International Meeting for Autism Research: Maternal Input Correlates with Wh-Question Comprehension in Young Children with Autism

Maternal Input Correlates with Wh-Question Comprehension in Young Children with Autism

Thursday, May 20, 2010
Franklin Hall B Level 4 (Philadelphia Marriott Downtown)
9:00 AM
A. Goodwin , Psychology, University of Connecticut, Storrs, CT
J. Piotroski , Psychology, University of Connecticut, Storrs, CT
G. Jaffery , Psychology, University of Connecticut, Storrs, CT
D. A. Fein , Department of Psychology, University of Connecticut, Storrs, CT
L. Naigles , Department of Psychology, University of Connecticut, Storrs, CT
Background: Wh-questions play a central role in many social interactions. However, these forms are often absent from the speech of young children with autism (ASD), and are challenging for them to understand (Naigles et al., 2008). Recent studies have reported that variation in maternal linguistic input correlates significantly with variation in subsequent speech production (word use, MLU) of children with ASD (Swensen et al., 2007); the current research investigates whether such correlations might be found with children's language comprehension in general, and with their grasp of Wh-questions, in particular. The current research is part of a longitudinal language study in which children with ASD are visited every four months across a 3-year time span. This report includes maternal input from visits 1 and 2, and comprehension data from visits 3 and 4.
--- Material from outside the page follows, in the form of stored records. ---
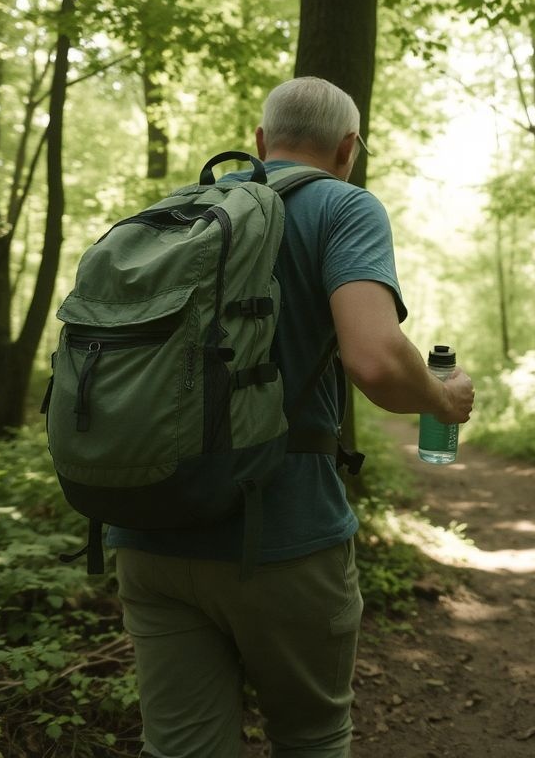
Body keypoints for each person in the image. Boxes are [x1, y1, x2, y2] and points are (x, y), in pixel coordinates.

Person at [109, 75, 475, 758]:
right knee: (310, 739)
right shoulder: (345, 208)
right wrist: (443, 399)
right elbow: (373, 359)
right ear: (348, 148)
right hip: (282, 533)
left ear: (258, 142)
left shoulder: (176, 213)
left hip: (148, 529)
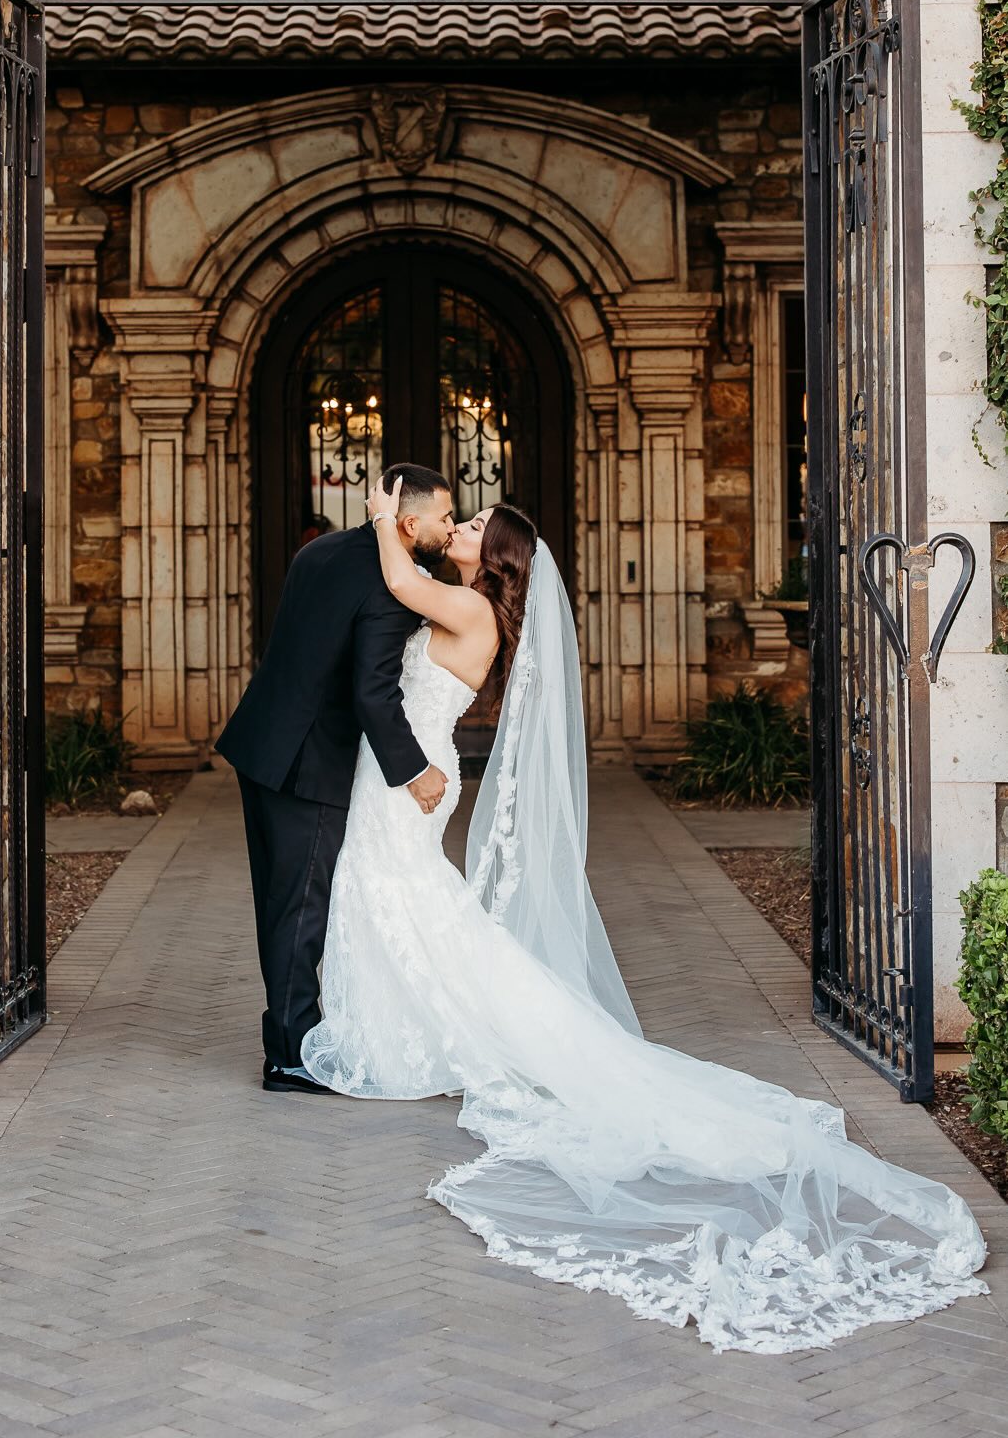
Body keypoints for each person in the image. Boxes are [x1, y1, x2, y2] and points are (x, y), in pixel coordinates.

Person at [300, 475, 988, 1355]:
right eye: (461, 519)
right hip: (410, 776)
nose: (461, 528)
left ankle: (437, 1033)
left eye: (473, 526)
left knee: (404, 895)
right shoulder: (468, 607)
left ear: (497, 560)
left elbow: (397, 585)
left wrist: (376, 516)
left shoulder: (464, 612)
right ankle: (409, 1027)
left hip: (413, 781)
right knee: (397, 896)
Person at [213, 464, 455, 1092]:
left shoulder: (319, 550)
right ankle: (291, 1057)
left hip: (260, 742)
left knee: (278, 902)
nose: (451, 528)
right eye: (445, 518)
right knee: (299, 912)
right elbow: (374, 695)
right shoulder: (392, 587)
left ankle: (288, 1036)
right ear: (408, 523)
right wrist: (414, 772)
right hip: (309, 762)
Objectives: We investigated the comprehension of subject- and object-Wh-questions in 3-year-old children with autism. We then correlated their comprehension scores with maternal input measures from earlier visits.

Methods: At visit 1, the children had a mean age of 33 months, had begun intensive ABA therapy, and produced 27% of the words on the MacArthur CDI checklist. At Visit 3, they averaged 45 months and produced 45% of the words on the CDI. Mothers and children participated in 30-minute semi-structured play sessions at each visit. Maternal Wh-questions during the sessions were coded for various linguistic features. At visits 3-4, children watched a Wh-question video in an Intermodal Preferential Looking paradigm. This video showed ‘hitting' events (e.g., an apple hitting a flower), followed by test trials in which the apple and flower were shown on separate screens. Three types of Wh-questions were tested: Object questions (“What did the apple hit?”), Subject questions (“What hit the flower?”) and Where questions (“Where is the apple?”). Children's eye movements were recorded and coded off-line to assess comprehension.
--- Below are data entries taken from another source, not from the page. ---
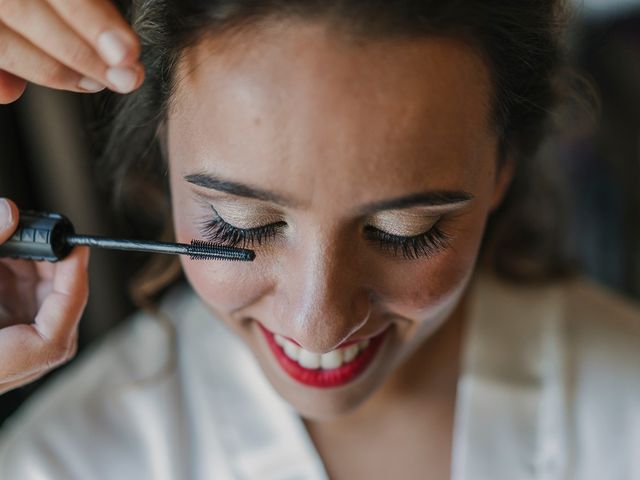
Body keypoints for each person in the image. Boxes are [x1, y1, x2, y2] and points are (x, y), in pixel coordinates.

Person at [0, 1, 639, 478]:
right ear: (163, 149)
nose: (319, 325)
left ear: (502, 167)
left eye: (405, 232)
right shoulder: (61, 462)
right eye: (241, 224)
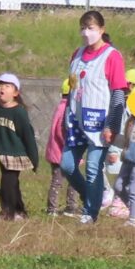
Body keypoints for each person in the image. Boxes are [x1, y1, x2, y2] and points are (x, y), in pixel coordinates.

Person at [58, 10, 128, 225]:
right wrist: (65, 117)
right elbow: (72, 88)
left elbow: (118, 93)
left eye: (91, 29)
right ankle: (91, 195)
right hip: (78, 120)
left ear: (101, 30)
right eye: (83, 28)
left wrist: (112, 124)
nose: (87, 33)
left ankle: (91, 212)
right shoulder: (77, 55)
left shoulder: (112, 56)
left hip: (100, 123)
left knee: (92, 168)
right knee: (67, 165)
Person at [0, 72, 39, 222]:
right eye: (0, 85)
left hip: (16, 153)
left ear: (15, 92)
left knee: (7, 182)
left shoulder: (18, 111)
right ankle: (20, 211)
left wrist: (34, 159)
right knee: (12, 183)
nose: (2, 88)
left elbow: (28, 135)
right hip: (3, 153)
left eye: (7, 86)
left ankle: (8, 212)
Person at [45, 78, 80, 217]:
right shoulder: (68, 108)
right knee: (69, 181)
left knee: (57, 182)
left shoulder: (60, 106)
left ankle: (57, 207)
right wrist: (72, 146)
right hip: (63, 152)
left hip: (55, 152)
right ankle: (66, 207)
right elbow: (62, 130)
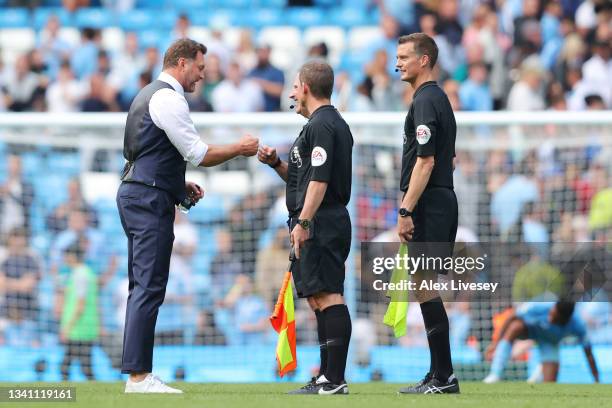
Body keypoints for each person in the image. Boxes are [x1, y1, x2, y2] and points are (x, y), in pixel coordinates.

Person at [117, 38, 258, 393]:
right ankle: (138, 377)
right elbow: (199, 153)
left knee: (144, 285)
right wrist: (240, 149)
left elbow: (149, 152)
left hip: (142, 192)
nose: (201, 76)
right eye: (199, 68)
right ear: (181, 64)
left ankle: (138, 373)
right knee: (149, 285)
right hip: (147, 199)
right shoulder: (167, 97)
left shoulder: (149, 94)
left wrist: (178, 186)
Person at [258, 61, 353, 395]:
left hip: (322, 220)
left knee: (329, 296)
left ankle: (335, 378)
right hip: (317, 217)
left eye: (295, 87)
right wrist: (276, 164)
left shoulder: (324, 125)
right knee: (317, 298)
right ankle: (327, 376)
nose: (292, 94)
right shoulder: (317, 125)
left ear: (308, 88)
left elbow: (321, 181)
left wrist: (304, 221)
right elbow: (306, 180)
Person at [395, 33, 460, 394]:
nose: (398, 62)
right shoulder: (436, 99)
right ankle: (439, 373)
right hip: (438, 199)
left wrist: (406, 209)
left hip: (430, 202)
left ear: (424, 60)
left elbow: (427, 160)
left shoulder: (425, 100)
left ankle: (443, 375)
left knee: (423, 285)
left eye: (405, 56)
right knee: (423, 285)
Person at [483, 301, 599, 383]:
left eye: (555, 318)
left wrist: (596, 379)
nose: (550, 319)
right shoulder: (539, 306)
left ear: (566, 320)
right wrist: (495, 344)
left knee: (549, 384)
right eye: (551, 314)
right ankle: (495, 374)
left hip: (550, 342)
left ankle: (539, 371)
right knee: (515, 326)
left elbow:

Results: Approximately 11% of maternal utterances at these visits were Wh-questions; 60% of these included the copula as the main verb (e.g., “What's this? Where is the cookie?”). Many significant correlations were found between maternal input at visits 1 and 2 and later comprehension by their children; we report only the ones that were still robust once maternal MLU and child vocabulary were partialled out. Maternal speech forms that correlated negatively with later child Wh-question comprehension included Wh-questions with the copula as the main verb, and Wh-questions that repeatedly used the same few verbs (e.g., want, see, have). Maternal forms of speech that correlated positively with later child Wh-question comprehension included questions with inverted auxiliaries (e.g., “What did she eat?” rather than “What I'm going to do?”) and those with content-rich verbs (e.g., build, eat).

Conclusions: Wh-question acquisition in children with ASD appears to progress more slowly when their input consists more heavily of Wh-questions with the copular “be” than Wh-questions with a wide variety of content-rich verbs. Moreover, good examples of Wh-questions (e.g., with inverted auxiliaries) also seem beneficial. Thus, some kinds of input seem especially accessible to children with ASD for learning about Wh-questions.